Women in Dentistry – how our antecedents paved the way
International Women’s Day is here. As it is a day that celebrates women’s achievements, what better time to look back and reflect on key women that have shaped the world of dentistry.
Lucy Beamon Hobbs Taylor
There was a time when women were once forbidden to join dentistry colleges, let alone become dentists.
In 1885, an editorial in the British Journal of Dental Science wrote, “To us it would appear likely that in England (sic) lady dentists will prove a development only of the far distant future, if at all.” (Ross, 1994). However, it wouldn’t be many years after that article was published that women would start to qualify in dentistry.
The General Dental Council Registration Statement Report 2020 paints a very different picture to that of 1885, with 50.9% of dentists (21,933), as of 31 December 2020, being female. It’s also interesting to note that in 2020, 62% of dentists added to the register were female, showing a slowing down of men entering the profession.

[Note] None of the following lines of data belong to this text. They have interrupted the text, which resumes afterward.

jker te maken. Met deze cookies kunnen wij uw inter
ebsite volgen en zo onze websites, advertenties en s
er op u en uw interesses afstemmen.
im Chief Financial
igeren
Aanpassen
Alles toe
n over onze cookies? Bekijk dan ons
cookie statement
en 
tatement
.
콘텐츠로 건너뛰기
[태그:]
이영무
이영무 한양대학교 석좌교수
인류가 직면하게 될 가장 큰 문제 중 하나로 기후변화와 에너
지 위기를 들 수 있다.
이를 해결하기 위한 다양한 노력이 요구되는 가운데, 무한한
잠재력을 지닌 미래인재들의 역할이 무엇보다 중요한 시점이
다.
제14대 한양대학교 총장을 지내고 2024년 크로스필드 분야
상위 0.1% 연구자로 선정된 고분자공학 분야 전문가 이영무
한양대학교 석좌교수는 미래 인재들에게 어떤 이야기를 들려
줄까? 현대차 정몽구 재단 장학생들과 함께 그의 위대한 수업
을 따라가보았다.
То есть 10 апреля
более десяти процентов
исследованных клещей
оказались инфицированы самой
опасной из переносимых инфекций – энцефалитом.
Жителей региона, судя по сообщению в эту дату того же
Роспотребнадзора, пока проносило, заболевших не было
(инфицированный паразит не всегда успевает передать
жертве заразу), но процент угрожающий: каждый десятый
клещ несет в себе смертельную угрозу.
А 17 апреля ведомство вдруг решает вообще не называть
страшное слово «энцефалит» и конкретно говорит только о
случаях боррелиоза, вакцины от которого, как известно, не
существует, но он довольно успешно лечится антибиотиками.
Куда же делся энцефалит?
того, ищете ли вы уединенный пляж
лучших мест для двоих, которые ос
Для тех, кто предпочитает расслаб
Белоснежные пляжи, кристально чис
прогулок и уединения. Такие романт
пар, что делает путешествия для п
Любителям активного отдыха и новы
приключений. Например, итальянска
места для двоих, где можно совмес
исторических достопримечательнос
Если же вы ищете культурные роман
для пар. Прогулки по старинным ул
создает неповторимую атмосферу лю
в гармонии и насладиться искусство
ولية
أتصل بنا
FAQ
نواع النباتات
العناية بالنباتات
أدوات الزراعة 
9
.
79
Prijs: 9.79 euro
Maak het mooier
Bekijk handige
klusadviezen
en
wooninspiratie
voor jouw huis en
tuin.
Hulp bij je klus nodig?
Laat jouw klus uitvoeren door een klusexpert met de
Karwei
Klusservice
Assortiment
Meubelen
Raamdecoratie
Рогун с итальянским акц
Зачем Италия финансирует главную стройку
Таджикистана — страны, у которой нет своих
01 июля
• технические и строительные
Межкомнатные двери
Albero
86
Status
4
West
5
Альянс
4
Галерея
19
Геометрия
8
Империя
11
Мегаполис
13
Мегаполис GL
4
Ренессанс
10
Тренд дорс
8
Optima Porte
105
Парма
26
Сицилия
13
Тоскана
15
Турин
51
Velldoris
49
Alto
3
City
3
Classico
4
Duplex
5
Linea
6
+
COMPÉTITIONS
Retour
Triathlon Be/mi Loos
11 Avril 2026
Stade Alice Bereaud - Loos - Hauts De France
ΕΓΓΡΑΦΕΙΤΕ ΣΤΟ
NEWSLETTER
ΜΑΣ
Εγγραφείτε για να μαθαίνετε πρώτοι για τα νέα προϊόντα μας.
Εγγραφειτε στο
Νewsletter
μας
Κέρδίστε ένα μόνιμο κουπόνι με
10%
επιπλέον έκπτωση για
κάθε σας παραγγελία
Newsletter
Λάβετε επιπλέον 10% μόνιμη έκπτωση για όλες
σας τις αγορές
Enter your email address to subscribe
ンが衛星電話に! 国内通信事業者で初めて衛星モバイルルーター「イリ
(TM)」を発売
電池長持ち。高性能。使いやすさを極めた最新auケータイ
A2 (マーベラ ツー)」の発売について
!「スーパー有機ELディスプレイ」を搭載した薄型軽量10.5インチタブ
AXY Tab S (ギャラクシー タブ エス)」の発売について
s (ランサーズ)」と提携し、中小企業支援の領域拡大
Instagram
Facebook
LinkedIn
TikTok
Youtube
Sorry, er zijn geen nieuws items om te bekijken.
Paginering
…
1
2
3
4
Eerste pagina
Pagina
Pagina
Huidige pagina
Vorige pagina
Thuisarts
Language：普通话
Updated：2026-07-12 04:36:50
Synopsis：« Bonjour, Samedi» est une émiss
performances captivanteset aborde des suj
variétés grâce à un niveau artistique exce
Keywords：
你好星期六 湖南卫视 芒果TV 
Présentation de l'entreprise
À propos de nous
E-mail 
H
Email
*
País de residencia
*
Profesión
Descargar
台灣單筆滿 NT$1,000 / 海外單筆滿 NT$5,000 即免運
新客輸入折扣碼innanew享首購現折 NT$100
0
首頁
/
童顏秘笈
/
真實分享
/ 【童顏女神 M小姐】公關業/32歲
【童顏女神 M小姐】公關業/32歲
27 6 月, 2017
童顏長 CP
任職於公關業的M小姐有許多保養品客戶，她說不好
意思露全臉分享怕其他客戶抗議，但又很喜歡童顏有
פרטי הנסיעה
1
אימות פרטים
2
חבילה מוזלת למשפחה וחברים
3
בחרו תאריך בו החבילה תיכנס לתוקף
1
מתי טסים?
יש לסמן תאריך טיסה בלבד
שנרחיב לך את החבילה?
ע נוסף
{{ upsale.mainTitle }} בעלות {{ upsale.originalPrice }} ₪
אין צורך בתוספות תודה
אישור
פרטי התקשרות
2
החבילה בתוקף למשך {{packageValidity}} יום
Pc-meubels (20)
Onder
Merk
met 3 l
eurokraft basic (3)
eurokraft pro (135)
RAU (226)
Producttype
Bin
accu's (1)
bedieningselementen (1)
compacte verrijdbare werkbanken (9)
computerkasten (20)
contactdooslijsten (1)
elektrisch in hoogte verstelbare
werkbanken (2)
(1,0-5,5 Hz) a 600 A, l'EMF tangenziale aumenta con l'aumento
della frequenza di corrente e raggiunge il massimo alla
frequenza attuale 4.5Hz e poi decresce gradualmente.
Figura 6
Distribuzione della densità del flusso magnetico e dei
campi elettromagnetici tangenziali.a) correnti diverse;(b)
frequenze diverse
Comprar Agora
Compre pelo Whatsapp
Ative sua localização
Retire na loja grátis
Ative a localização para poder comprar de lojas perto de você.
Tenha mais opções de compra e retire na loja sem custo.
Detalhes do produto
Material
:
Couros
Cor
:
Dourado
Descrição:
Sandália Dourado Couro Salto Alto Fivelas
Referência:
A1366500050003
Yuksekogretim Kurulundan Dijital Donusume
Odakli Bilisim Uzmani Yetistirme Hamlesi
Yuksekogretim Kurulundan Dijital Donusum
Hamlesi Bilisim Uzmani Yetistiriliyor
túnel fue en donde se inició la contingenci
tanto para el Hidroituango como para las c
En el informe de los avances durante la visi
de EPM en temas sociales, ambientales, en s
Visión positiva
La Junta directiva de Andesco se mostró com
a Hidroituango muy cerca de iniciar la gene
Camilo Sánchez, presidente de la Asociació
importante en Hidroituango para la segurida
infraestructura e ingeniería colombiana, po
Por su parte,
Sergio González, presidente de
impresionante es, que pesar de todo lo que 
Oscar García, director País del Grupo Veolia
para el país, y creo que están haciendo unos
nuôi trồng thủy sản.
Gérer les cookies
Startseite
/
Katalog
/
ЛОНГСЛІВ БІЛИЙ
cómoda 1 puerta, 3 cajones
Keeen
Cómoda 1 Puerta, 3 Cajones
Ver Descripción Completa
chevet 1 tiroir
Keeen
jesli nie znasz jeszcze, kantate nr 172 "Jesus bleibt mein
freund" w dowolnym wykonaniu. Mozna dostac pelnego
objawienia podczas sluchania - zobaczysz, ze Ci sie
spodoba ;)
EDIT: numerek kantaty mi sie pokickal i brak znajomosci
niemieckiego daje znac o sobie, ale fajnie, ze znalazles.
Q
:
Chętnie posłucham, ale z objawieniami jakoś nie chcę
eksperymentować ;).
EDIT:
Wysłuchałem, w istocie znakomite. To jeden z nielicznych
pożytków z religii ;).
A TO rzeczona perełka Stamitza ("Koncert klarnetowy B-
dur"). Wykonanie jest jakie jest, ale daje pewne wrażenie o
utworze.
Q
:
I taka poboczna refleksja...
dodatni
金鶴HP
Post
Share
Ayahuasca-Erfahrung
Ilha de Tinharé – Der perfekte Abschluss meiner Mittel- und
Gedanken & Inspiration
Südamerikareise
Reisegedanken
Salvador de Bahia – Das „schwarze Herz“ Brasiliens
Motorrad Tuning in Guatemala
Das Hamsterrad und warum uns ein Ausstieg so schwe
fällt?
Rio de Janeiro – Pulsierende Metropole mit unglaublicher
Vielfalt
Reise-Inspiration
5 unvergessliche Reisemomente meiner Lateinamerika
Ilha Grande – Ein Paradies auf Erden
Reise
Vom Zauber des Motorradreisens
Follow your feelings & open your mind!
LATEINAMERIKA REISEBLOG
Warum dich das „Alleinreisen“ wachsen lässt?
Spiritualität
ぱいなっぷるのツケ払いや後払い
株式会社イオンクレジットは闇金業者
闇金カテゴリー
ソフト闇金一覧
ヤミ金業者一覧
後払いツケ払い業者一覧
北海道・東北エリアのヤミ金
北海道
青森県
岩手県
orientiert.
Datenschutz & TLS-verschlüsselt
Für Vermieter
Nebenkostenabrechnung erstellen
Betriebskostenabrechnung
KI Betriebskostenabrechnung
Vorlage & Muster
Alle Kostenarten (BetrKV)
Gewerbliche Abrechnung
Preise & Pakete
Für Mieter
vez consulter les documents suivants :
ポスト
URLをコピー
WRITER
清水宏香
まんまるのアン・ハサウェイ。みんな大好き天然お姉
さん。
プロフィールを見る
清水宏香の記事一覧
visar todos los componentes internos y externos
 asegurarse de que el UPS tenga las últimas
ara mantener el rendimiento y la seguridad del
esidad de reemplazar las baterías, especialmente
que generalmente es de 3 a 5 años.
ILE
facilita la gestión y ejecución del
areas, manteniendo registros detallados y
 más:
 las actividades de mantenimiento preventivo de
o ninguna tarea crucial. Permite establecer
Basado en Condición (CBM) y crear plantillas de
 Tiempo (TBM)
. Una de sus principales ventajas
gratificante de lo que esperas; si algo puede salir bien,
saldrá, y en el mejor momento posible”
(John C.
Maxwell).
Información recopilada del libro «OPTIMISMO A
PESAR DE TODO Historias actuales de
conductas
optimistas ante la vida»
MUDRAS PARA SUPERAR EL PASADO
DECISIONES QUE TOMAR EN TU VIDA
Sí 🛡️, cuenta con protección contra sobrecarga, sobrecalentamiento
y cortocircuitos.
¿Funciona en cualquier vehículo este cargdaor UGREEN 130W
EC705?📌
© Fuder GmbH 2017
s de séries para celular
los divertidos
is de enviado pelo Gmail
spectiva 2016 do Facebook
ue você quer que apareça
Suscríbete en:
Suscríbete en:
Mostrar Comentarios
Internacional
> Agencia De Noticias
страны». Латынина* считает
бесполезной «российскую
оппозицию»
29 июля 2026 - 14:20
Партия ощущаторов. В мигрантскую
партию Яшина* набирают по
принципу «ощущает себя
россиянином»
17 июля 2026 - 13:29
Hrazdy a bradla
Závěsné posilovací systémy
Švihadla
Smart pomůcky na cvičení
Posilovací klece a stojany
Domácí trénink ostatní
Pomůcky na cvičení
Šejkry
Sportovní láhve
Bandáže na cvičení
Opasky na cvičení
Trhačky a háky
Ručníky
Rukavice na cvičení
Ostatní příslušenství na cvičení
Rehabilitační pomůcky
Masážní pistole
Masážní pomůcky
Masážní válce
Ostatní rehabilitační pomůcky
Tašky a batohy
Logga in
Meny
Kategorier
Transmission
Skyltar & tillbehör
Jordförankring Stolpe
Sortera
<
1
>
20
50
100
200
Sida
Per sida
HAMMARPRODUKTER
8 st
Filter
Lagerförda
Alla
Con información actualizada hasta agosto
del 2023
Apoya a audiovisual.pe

This a stark comparison to the register of 1923 that listed only 263 female dentists (around 2% of total dentists registered). Women are surging forward in the world of dentistry today and leaving their mark in terms of new styles and ways of working.
Dr Lilian Lindsay and Lucy Beamon Hobbs Taylor are two key names in dental profession history. Lucy was the first woman in the world (!) in 1866 at age 33 years to gain a recognised dental qualification from the Ohio College of Dental Surgery, while Dr Lindsay was the first in the UK to qualify as a dentist in 1895.
Pioneering the way for many women to come, these women were the first to break traditional barriers preventing women from entering the field. In 1884, Lucy Hobbs wrote: “People were amazed when they learned that a young girl had so far forgotten her womanhood as to want to study dentistry.” (Hyson, 2002).
The presence of women in dentistry used to cause quite a stir back in the day it seems. British Dental Association (BDA) member, Eva Handley graduated in 1901 and was noted as, “[the] dental surgeon whose skill in extraction was considered marvellous, never failed to thrill the men, and she was eagerly pointed out to friends and visitors”. Waving the flag for women in healthcare, Eva was both medically and dentally qualified.
If you’ve attended a face-to-face SmileWisdom class then you will be familiar with the BDA, of which Dr Lilian Lindsay became the first female president in 1946 at the age of 75. She was also the sub-editor of the British Dental Journal for 20 years.
Dr Lindsay’s portraits hang in the entrance and library of the BDA headquarters in Wimpole Street, London. Next time you’re taking a class with us be sure to stop and take a moment of gratitude for her achievements that shaped the course of history for women in dentistry.
So, let’s pause and reflect on International Women’s Day 2023 to celebrate not only our own personal achievements but those of the women who went before us, braving unknown territory to pave the way and excel in their careers.
Hyson JM Jr. Women dentists: the origins. J Calif Dent Assoc. 2002 Jun;30(6):444-53. PMID: 12519054.
Loevy HT, Kowitz AA. Dental education for women dentists in the United States: the beginnings. Quintessence Int. 1999 Aug;30(8):563-9. PMID: 10635271.
Ross, R., (1994). The development of dentistry: a Scottish perspective circa 1800-1921. PhD thesis.